_WORK TO COMPLETE:_ From the line containing "X146775000Y-110000000D03*" to the final line of the entries, every line is to be reproduced exactly; no other line belongs in the output.

★ ★ ★

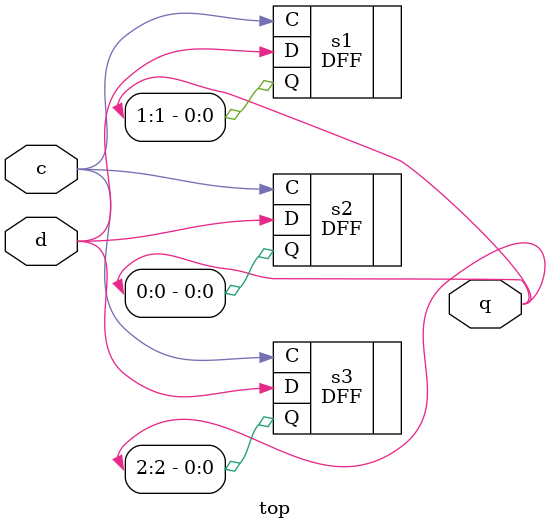
<source format=v>
module top(input d, c, output reg [2:0] q);
(* submod="bar" *) DFF s1(.D(d), .C(c), .Q(q[1]));
DFF s2(.D(d), .C(c), .Q(q[0]));
DFF s3(.D(d), .C(c), .Q(q[2]));
endmodule

</source>
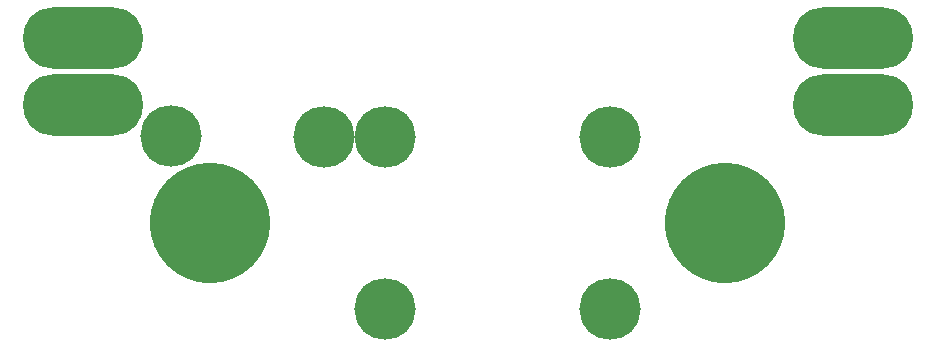
<source format=gbs>
%FSLAX44Y44*%
%MOMM*%
G71*
G01*
G75*
G04 Layer_Color=16711935*
%ADD10R,1.0500X1.0800*%
%ADD11R,1.0800X1.0500*%
%ADD12R,1.0000X1.1000*%
%ADD13R,1.6000X1.5000*%
%ADD14R,3.5000X2.2000*%
%ADD15R,1.1000X1.0000*%
%ADD16R,1.7000X1.1000*%
%ADD17R,0.8000X2.0000*%
%ADD18R,2.1000X3.0000*%
%ADD19R,0.7000X1.3000*%
%ADD20R,1.0000X1.5000*%
%ADD21R,1.8000X0.6000*%
%ADD22R,0.8890X0.4200*%
%ADD23R,1.1000X1.1000*%
%ADD24R,1.0000X1.8000*%
%ADD25O,0.8500X0.2500*%
%ADD26O,0.2500X0.8500*%
%ADD27R,5.6000X5.6000*%
%ADD28R,1.3000X0.6000*%
%ADD29R,1.5000X1.6000*%
%ADD30R,1.4000X1.0000*%
%ADD31R,0.9000X0.4000*%
%ADD32R,1.1000X1.1000*%
%ADD33R,0.6000X1.8000*%
%ADD34R,1.3000X0.6000*%
%ADD35R,1.2700X0.6000*%
%ADD36R,1.0200X0.6000*%
%ADD37R,0.5000X0.8500*%
%ADD38R,0.6000X1.2000*%
%ADD39R,1.2000X2.0000*%
%ADD40R,2.1000X3.0000*%
%ADD41R,0.8000X1.3000*%
%ADD42R,1.6000X2.2000*%
%ADD43R,0.3500X1.3500*%
%ADD44R,1.8900X1.5700*%
%ADD45C,0.2000*%
%ADD46C,0.2540*%
%ADD47C,0.3000*%
%ADD48C,0.2500*%
%ADD49R,5.1250X1.5250*%
%ADD50R,6.6250X4.4250*%
%ADD51R,10.4000X5.0000*%
%ADD52R,3.0000X8.8500*%
%ADD53R,10.4500X5.0000*%
%ADD54R,3.0000X7.7500*%
%ADD55R,3.2250X8.8000*%
%ADD56R,3.4700X4.3300*%
%ADD57R,3.2250X8.8500*%
%ADD58R,3.2999X8.9500*%
%ADD59R,3.0000X4.0000*%
%ADD60R,3.5000X3.5000*%
%ADD61O,10.0000X5.0000*%
%ADD62C,6.0000*%
%ADD63C,0.8000*%
%ADD64C,1.0000*%
%ADD65C,0.6000*%
%ADD66C,0.7000*%
%ADD67C,0.6600*%
%ADD68C,0.5000*%
%ADD69C,1.0160*%
%ADD70C,2.7000*%
%ADD71O,7.5000X1.5000*%
%ADD72C,3.7000*%
%ADD73C,0.8000*%
%ADD74C,1.0000*%
%ADD75C,0.7000*%
%ADD76C,0.7500*%
%ADD77C,0.8300*%
%ADD78C,0.8000*%
%ADD79C,0.4000*%
%ADD80R,2.1500X1.7500*%
%ADD81R,3.4500X2.4250*%
%ADD82R,7.4500X2.4750*%
%ADD83R,4.6250X7.2500*%
%ADD84R,1.8250X5.1750*%
%ADD85R,3.2250X10.5000*%
%ADD86R,35.9250X4.5750*%
%ADD87R,3.0751X10.8250*%
%ADD88R,31.2250X5.0000*%
%ADD89R,3.2500X8.0750*%
%ADD90R,2.9000X5.0000*%
%ADD91R,3.5001X3.6500*%
%ADD92C,5.0000*%
%ADD93C,0.6000*%
%ADD94R,5.4750X5.4250*%
%ADD95R,7.8750X2.4250*%
%ADD96R,7.8750X1.0500*%
%ADD97R,3.1750X10.5250*%
%ADD98R,3.0000X10.8500*%
%ADD99R,3.2250X7.9250*%
%ADD100R,3.4499X4.6000*%
%ADD101C,10.0000*%
%ADD102R,3.4600X4.3300*%
%ADD103R,4.5500X3.5900*%
%ADD104R,1.2532X1.2832*%
%ADD105R,1.2832X1.2532*%
%ADD106R,1.2032X1.3032*%
%ADD107R,1.8032X1.7032*%
%ADD108R,3.7032X2.4032*%
%ADD109R,1.3032X1.2032*%
%ADD110R,1.9032X1.3032*%
%ADD111R,1.0032X2.2032*%
%ADD112R,2.3032X3.2032*%
%ADD113R,0.9032X1.5032*%
%ADD114R,1.2032X1.7032*%
%ADD115R,2.0032X0.8032*%
%ADD116R,1.0922X0.6232*%
%ADD117R,1.3032X1.3032*%
%ADD118R,1.2032X2.0032*%
%ADD119O,1.0532X0.4532*%
%ADD120O,0.4532X1.0532*%
%ADD121R,5.8032X5.8032*%
%ADD122R,1.5032X0.8032*%
%ADD123R,1.7032X1.8032*%
%ADD124R,1.6032X1.2032*%
%ADD125R,1.1032X0.6032*%
%ADD126R,1.3032X1.3032*%
%ADD127R,0.8032X2.0032*%
%ADD128R,1.5032X0.8032*%
%ADD129R,1.4732X0.8032*%
%ADD130R,1.2232X0.8032*%
%ADD131R,0.7032X1.0532*%
%ADD132R,0.8032X1.4032*%
%ADD133R,1.4032X2.2032*%
%ADD134R,2.3032X3.2032*%
%ADD135R,1.0032X1.5032*%
%ADD136R,1.8032X2.4032*%
%ADD137R,0.5532X1.5532*%
%ADD138R,2.0932X1.7732*%
%ADD139R,3.7032X3.7032*%
%ADD140O,10.2032X5.2032*%
%ADD141C,6.2032*%
%ADD142C,1.0032*%
%ADD143C,1.2032*%
%ADD144C,0.8032*%
%ADD145C,0.9032*%
%ADD146C,5.2032*%
%ADD147C,10.2032*%
D140*
X715250Y300000D02*
D03*
X63250Y356500D02*
D03*
X715250Y356500D02*
D03*
X63250Y300000D02*
D03*
D146*
X319751Y272750D02*
D03*
X509751D02*
D03*
X509751Y127500D02*
D03*
X319751D02*
D03*
X137751Y273750D02*
D03*
X267751Y273000D02*
D03*
D147*
X171250Y200000D02*
D03*
X607250D02*
D03*
M02*

</source>
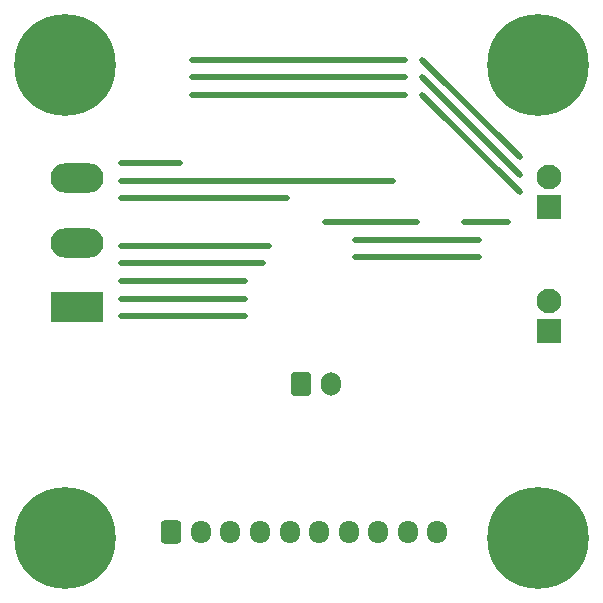
<source format=gbs>
G04 #@! TF.GenerationSoftware,KiCad,Pcbnew,7.0.7*
G04 #@! TF.CreationDate,2023-10-26T17:58:54+02:00*
G04 #@! TF.ProjectId,load,6c6f6164-2e6b-4696-9361-645f70636258,rev?*
G04 #@! TF.SameCoordinates,Original*
G04 #@! TF.FileFunction,Soldermask,Bot*
G04 #@! TF.FilePolarity,Negative*
%FSLAX46Y46*%
G04 Gerber Fmt 4.6, Leading zero omitted, Abs format (unit mm)*
G04 Created by KiCad (PCBNEW 7.0.7) date 2023-10-26 17:58:54*
%MOMM*%
%LPD*%
G01*
G04 APERTURE LIST*
G04 Aperture macros list*
%AMRoundRect*
0 Rectangle with rounded corners*
0 $1 Rounding radius*
0 $2 $3 $4 $5 $6 $7 $8 $9 X,Y pos of 4 corners*
0 Add a 4 corners polygon primitive as box body*
4,1,4,$2,$3,$4,$5,$6,$7,$8,$9,$2,$3,0*
0 Add four circle primitives for the rounded corners*
1,1,$1+$1,$2,$3*
1,1,$1+$1,$4,$5*
1,1,$1+$1,$6,$7*
1,1,$1+$1,$8,$9*
0 Add four rect primitives between the rounded corners*
20,1,$1+$1,$2,$3,$4,$5,0*
20,1,$1+$1,$4,$5,$6,$7,0*
20,1,$1+$1,$6,$7,$8,$9,0*
20,1,$1+$1,$8,$9,$2,$3,0*%
G04 Aperture macros list end*
%ADD10C,0.500000*%
%ADD11C,0.900000*%
%ADD12C,8.600000*%
%ADD13RoundRect,0.250000X-0.600000X-0.750000X0.600000X-0.750000X0.600000X0.750000X-0.600000X0.750000X0*%
%ADD14O,1.700000X2.000000*%
%ADD15RoundRect,0.250000X-0.600000X-0.725000X0.600000X-0.725000X0.600000X0.725000X-0.600000X0.725000X0*%
%ADD16O,1.700000X1.950000*%
%ADD17R,2.100000X2.100000*%
%ADD18C,2.100000*%
%ADD19R,4.500000X2.500000*%
%ADD20O,4.500000X2.500000*%
G04 APERTURE END LIST*
D10*
X154750000Y-129750000D02*
X165250000Y-129750000D01*
X160750000Y-112500000D02*
X178750000Y-112500000D01*
X174500000Y-124750000D02*
X185000000Y-124750000D01*
X154750000Y-128250000D02*
X161250000Y-128250000D01*
X172000000Y-123250000D02*
X179750000Y-123250000D01*
X180250000Y-112500000D02*
X188500000Y-120750000D01*
X159500000Y-118250000D02*
X159750000Y-118250000D01*
X168750000Y-121250000D02*
X154750000Y-121250000D01*
X154750000Y-118250000D02*
X159500000Y-118250000D01*
X161250000Y-128250000D02*
X165250000Y-128250000D01*
X160750000Y-111000000D02*
X178750000Y-111000000D01*
X154750000Y-125250000D02*
X167250000Y-125250000D01*
X154750000Y-131250000D02*
X165250000Y-131250000D01*
X154750000Y-129750000D02*
X154750000Y-129750000D01*
X180250000Y-111000000D02*
X188500000Y-119250000D01*
X154750000Y-119750000D02*
X177750000Y-119750000D01*
X180250000Y-109500000D02*
X188500000Y-117750000D01*
X183750000Y-123250000D02*
X187500000Y-123250000D01*
X160750000Y-109500000D02*
X178750000Y-109500000D01*
X174500000Y-126250000D02*
X185000000Y-126250000D01*
X154750000Y-126750000D02*
X166750000Y-126750000D01*
D11*
X146775000Y-150000000D03*
X147719581Y-147719581D03*
X147719581Y-152280419D03*
X150000000Y-146775000D03*
D12*
X150000000Y-150000000D03*
D11*
X150000000Y-153225000D03*
X152280419Y-147719581D03*
X152280419Y-152280419D03*
X153225000Y-150000000D03*
D13*
X170000000Y-137000000D03*
D14*
X172500000Y-137000000D03*
D15*
X159000000Y-149500000D03*
D16*
X161500000Y-149500000D03*
X164000000Y-149500000D03*
X166500000Y-149500000D03*
X169000000Y-149500000D03*
X171500000Y-149500000D03*
X174000000Y-149500000D03*
X176500000Y-149500000D03*
X179000000Y-149500000D03*
X181500000Y-149500000D03*
D17*
X191000000Y-122000000D03*
D18*
X191000000Y-119460000D03*
D11*
X186775000Y-110000000D03*
X187719581Y-107719581D03*
X187719581Y-112280419D03*
X190000000Y-106775000D03*
D12*
X190000000Y-110000000D03*
D11*
X190000000Y-113225000D03*
X192280419Y-107719581D03*
X192280419Y-112280419D03*
X193225000Y-110000000D03*
D19*
X151020000Y-130450000D03*
D20*
X151020000Y-125000000D03*
X151020000Y-119550000D03*
D11*
X146775000Y-110000000D03*
X147719581Y-107719581D03*
X147719581Y-112280419D03*
X150000000Y-106775000D03*
D12*
X150000000Y-110000000D03*
D11*
X150000000Y-113225000D03*
X152280419Y-107719581D03*
X152280419Y-112280419D03*
X153225000Y-110000000D03*
X186775000Y-150000000D03*
X187719581Y-147719581D03*
X187719581Y-152280419D03*
X190000000Y-146775000D03*
D12*
X190000000Y-150000000D03*
D11*
X190000000Y-153225000D03*
X192280419Y-147719581D03*
X192280419Y-152280419D03*
X193225000Y-150000000D03*
D17*
X191000000Y-132500000D03*
D18*
X191000000Y-129960000D03*
M02*

</source>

★ ★ ★

_OUTPUT BELOW:_
X146775000Y-110000000D03*
X147719581Y-107719581D03*
X147719581Y-112280419D03*
X150000000Y-106775000D03*
D12*
X150000000Y-110000000D03*
D11*
X150000000Y-113225000D03*
X152280419Y-107719581D03*
X152280419Y-112280419D03*
X153225000Y-110000000D03*
X186775000Y-150000000D03*
X187719581Y-147719581D03*
X187719581Y-152280419D03*
X190000000Y-146775000D03*
D12*
X190000000Y-150000000D03*
D11*
X190000000Y-153225000D03*
X192280419Y-147719581D03*
X192280419Y-152280419D03*
X193225000Y-150000000D03*
D17*
X191000000Y-132500000D03*
D18*
X191000000Y-129960000D03*
M02*

</source>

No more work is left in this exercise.